[Joint position lists]
= Beginning of Section =

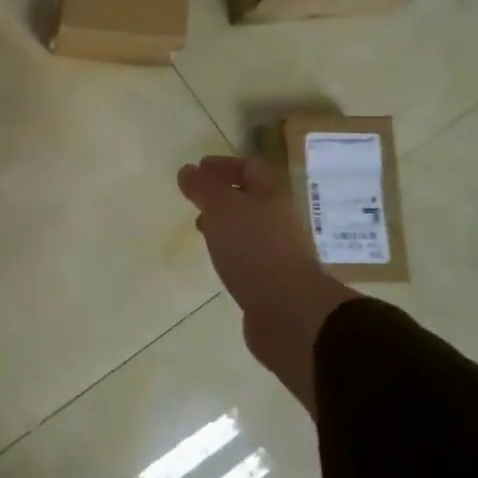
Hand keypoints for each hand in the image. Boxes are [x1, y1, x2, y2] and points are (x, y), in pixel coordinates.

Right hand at [176, 155, 355, 415]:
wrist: (289, 312)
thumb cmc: (254, 249)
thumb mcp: (222, 209)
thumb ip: (203, 188)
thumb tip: (188, 170)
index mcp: (271, 196)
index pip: (250, 168)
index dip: (224, 165)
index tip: (198, 168)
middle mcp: (279, 221)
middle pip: (251, 199)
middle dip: (223, 196)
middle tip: (196, 199)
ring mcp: (279, 252)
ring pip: (249, 229)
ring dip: (226, 225)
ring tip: (202, 230)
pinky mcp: (273, 281)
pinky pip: (249, 257)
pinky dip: (231, 252)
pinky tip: (218, 262)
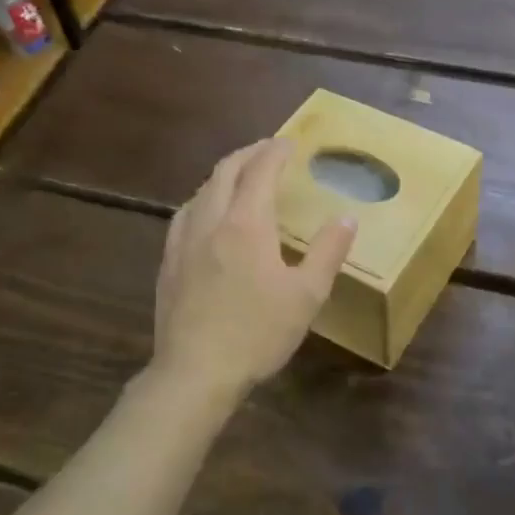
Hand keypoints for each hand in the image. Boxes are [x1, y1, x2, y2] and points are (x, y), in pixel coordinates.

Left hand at [152, 138, 356, 401]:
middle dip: (248, 154)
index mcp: (246, 224)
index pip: (260, 171)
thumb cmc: (257, 333)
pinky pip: (185, 215)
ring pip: (201, 191)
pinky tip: (206, 216)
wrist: (194, 373)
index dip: (275, 151)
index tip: (289, 142)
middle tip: (268, 150)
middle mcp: (210, 222)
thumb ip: (327, 252)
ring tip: (241, 177)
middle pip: (225, 172)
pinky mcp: (168, 263)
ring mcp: (183, 242)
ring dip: (224, 175)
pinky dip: (203, 200)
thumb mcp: (306, 295)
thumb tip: (346, 218)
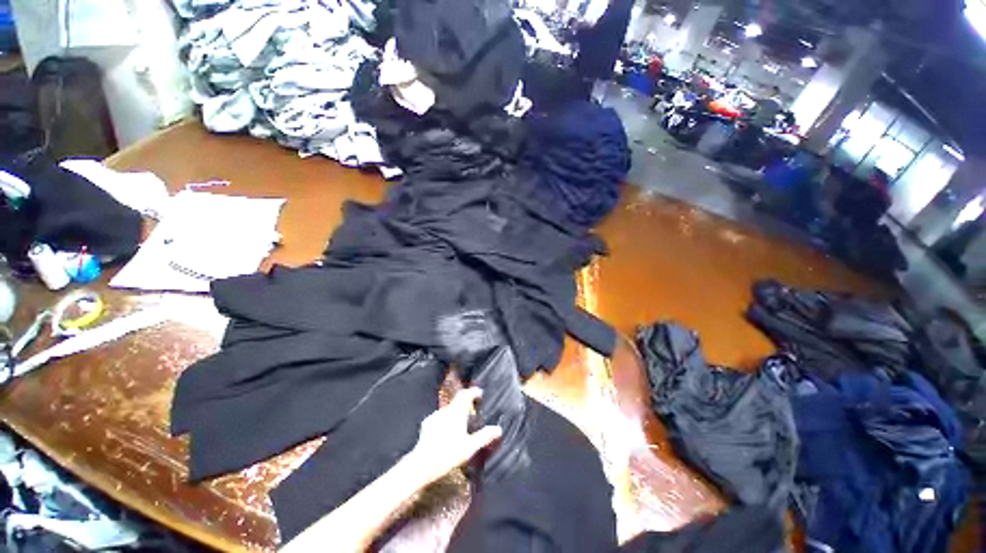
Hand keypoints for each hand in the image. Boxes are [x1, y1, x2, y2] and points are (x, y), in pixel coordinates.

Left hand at [406, 387, 501, 484]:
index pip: (466, 395)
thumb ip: (484, 436)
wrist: (421, 464)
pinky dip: (445, 419)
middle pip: (457, 400)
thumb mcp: (469, 447)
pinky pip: (439, 416)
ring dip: (454, 411)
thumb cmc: (448, 454)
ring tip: (459, 421)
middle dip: (464, 401)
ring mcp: (435, 416)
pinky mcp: (426, 424)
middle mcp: (446, 410)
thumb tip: (498, 429)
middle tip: (471, 407)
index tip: (479, 393)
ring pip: (447, 409)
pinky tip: (445, 429)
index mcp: (457, 412)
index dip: (473, 392)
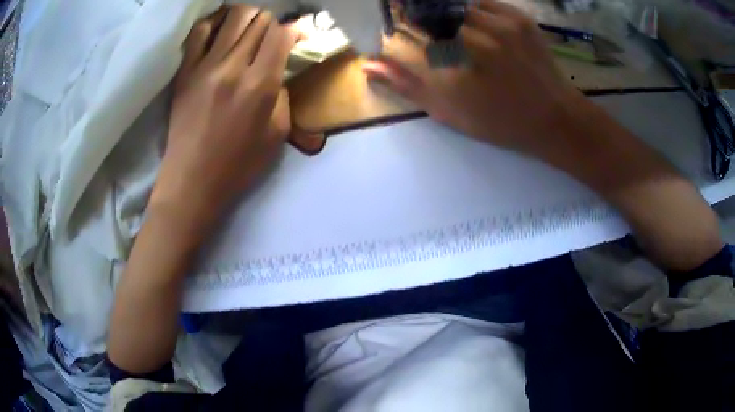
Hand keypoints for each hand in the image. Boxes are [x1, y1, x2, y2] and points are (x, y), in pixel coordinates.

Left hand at [153, 6, 295, 227]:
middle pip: (260, 21)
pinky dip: (214, 23)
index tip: (295, 36)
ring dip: (248, 17)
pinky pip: (200, 32)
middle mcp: (233, 67)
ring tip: (249, 28)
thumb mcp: (277, 135)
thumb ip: (283, 96)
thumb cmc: (238, 165)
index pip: (281, 34)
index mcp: (260, 85)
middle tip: (271, 36)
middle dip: (272, 23)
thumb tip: (278, 71)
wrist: (192, 181)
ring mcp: (205, 66)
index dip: (293, 29)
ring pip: (233, 17)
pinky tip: (221, 29)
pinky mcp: (185, 72)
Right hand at [364, 0, 583, 157]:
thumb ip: (408, 85)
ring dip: (440, 10)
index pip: (404, 33)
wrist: (555, 118)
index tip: (391, 29)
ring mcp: (499, 25)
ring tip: (441, 23)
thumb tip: (369, 65)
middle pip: (426, 12)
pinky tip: (470, 21)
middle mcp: (473, 40)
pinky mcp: (518, 17)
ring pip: (453, 3)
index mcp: (451, 70)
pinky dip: (468, 7)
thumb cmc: (500, 122)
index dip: (392, 27)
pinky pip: (481, 2)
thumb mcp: (450, 113)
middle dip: (412, 13)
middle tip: (410, 19)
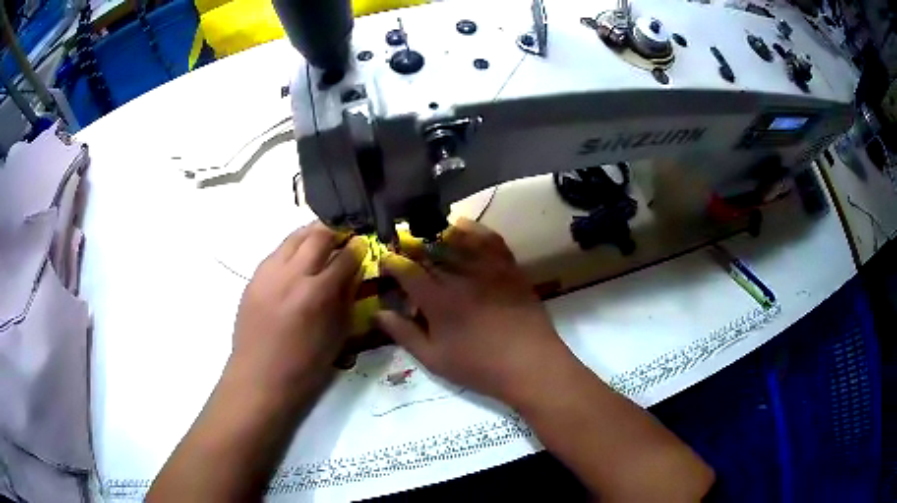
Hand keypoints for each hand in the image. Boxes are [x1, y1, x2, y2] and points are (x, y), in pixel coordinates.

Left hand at [229, 222, 366, 399]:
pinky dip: (292, 249)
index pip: (344, 257)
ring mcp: (268, 273)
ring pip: (293, 237)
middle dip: (335, 231)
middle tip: (344, 236)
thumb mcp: (337, 336)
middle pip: (317, 235)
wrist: (259, 378)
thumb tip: (355, 272)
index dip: (357, 247)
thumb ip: (347, 299)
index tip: (363, 243)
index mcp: (317, 294)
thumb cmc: (305, 367)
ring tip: (322, 240)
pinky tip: (297, 260)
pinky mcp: (253, 278)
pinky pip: (277, 252)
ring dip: (312, 233)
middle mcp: (292, 275)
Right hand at [375, 218, 574, 404]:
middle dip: (410, 247)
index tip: (384, 261)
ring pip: (457, 241)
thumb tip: (377, 313)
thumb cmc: (478, 367)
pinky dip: (473, 229)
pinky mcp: (508, 268)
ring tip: (425, 235)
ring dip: (436, 234)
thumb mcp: (434, 359)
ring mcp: (487, 269)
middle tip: (402, 249)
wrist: (529, 364)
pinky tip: (462, 226)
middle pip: (429, 252)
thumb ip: (404, 334)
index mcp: (438, 300)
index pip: (407, 271)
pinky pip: (489, 239)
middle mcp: (460, 277)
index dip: (391, 263)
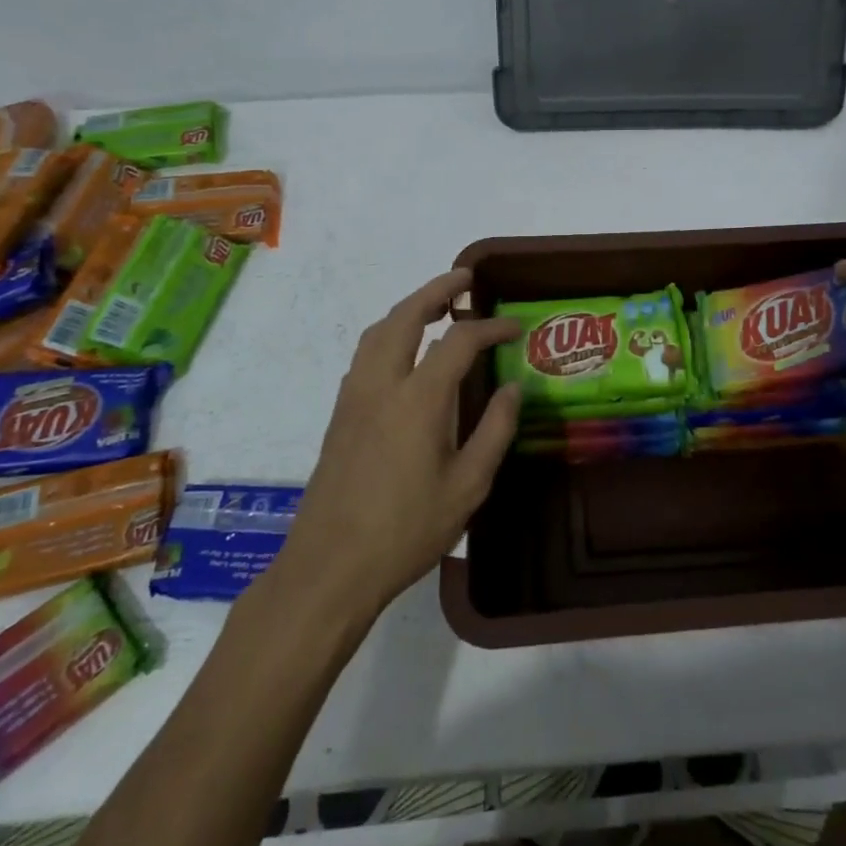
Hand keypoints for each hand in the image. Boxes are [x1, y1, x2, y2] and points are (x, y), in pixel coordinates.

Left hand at [266, 268, 521, 621]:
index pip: (459, 340)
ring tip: (437, 307)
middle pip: (406, 316)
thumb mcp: (468, 486)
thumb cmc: (406, 530)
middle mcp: (381, 384)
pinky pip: (366, 354)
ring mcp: (354, 397)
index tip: (515, 327)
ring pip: (378, 331)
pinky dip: (390, 334)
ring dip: (409, 309)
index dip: (490, 327)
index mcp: (418, 398)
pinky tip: (406, 354)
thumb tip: (513, 389)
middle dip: (437, 290)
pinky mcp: (340, 414)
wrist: (330, 566)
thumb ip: (495, 431)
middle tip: (465, 279)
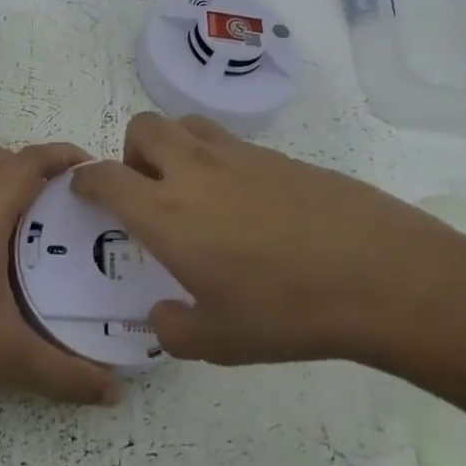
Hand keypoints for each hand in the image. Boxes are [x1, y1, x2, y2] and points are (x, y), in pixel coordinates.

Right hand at [71, 114, 465, 366]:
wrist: (381, 275)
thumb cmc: (288, 311)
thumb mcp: (219, 341)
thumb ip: (173, 329)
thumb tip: (161, 316)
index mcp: (166, 213)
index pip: (106, 177)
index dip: (86, 181)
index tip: (84, 192)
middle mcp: (194, 171)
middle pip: (143, 127)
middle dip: (131, 152)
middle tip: (147, 192)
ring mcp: (240, 156)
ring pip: (186, 123)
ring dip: (173, 146)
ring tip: (192, 189)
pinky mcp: (279, 155)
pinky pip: (230, 142)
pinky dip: (217, 160)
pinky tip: (245, 204)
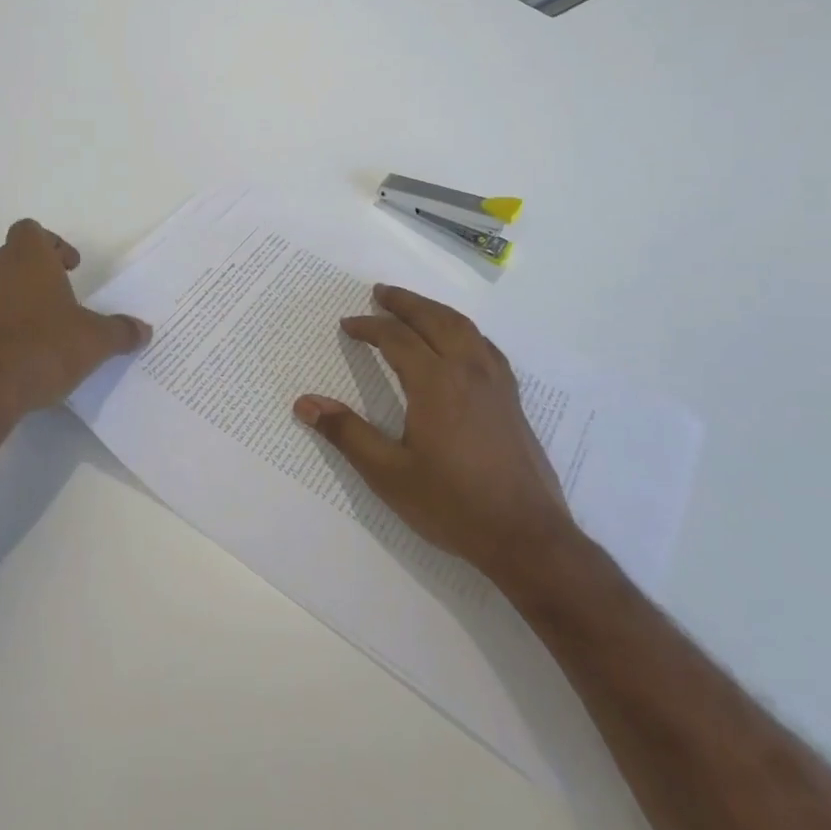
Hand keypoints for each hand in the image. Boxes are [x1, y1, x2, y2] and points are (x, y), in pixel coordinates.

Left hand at [0, 219, 150, 429]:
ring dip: (2, 305)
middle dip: (29, 278)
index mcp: (26, 259)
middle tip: (52, 306)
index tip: (69, 269)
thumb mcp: (93, 343)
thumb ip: (120, 332)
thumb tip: (144, 330)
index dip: (52, 245)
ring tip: (24, 337)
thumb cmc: (40, 350)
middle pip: (8, 260)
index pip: (32, 231)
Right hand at [293, 285, 574, 584]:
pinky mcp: (512, 398)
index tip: (347, 325)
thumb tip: (304, 403)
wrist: (526, 536)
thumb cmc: (452, 504)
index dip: (369, 327)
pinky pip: (485, 346)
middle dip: (404, 302)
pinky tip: (459, 342)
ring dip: (434, 310)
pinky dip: (463, 331)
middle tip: (380, 292)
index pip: (396, 338)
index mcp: (435, 382)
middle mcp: (467, 370)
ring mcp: (495, 382)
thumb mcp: (389, 474)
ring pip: (463, 327)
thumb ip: (347, 433)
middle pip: (433, 319)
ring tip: (414, 307)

= End of Section =

**What you will do:**
Copy the lines above between the one holding "thumb cmc: (500, 122)" and the one holding "thumb tip: (355, 272)", inclusive. Drop the pictures.

**Expected answer:**
thumb cmc: (500, 122)
index dip: (392, 27)
pinky pip: (481, 2)
thumb mcp: (450, 113)
middle dip: (412, 13)
middle tip: (410, 19)
Hand keypoints for each hand in the image. Boxes are [x1, y1, x2, y2] and points are (x, y), in pixel coordinates.

Left hand at [229, 222, 366, 399]:
pinky dip: (292, 249)
index pip: (344, 257)
ring mcp: (268, 273)
ring pip: (293, 237)
middle dip: (335, 231)
middle tip: (344, 236)
thumb mcp: (337, 336)
middle pip: (317, 235)
wrist: (259, 378)
thumb tip: (355, 272)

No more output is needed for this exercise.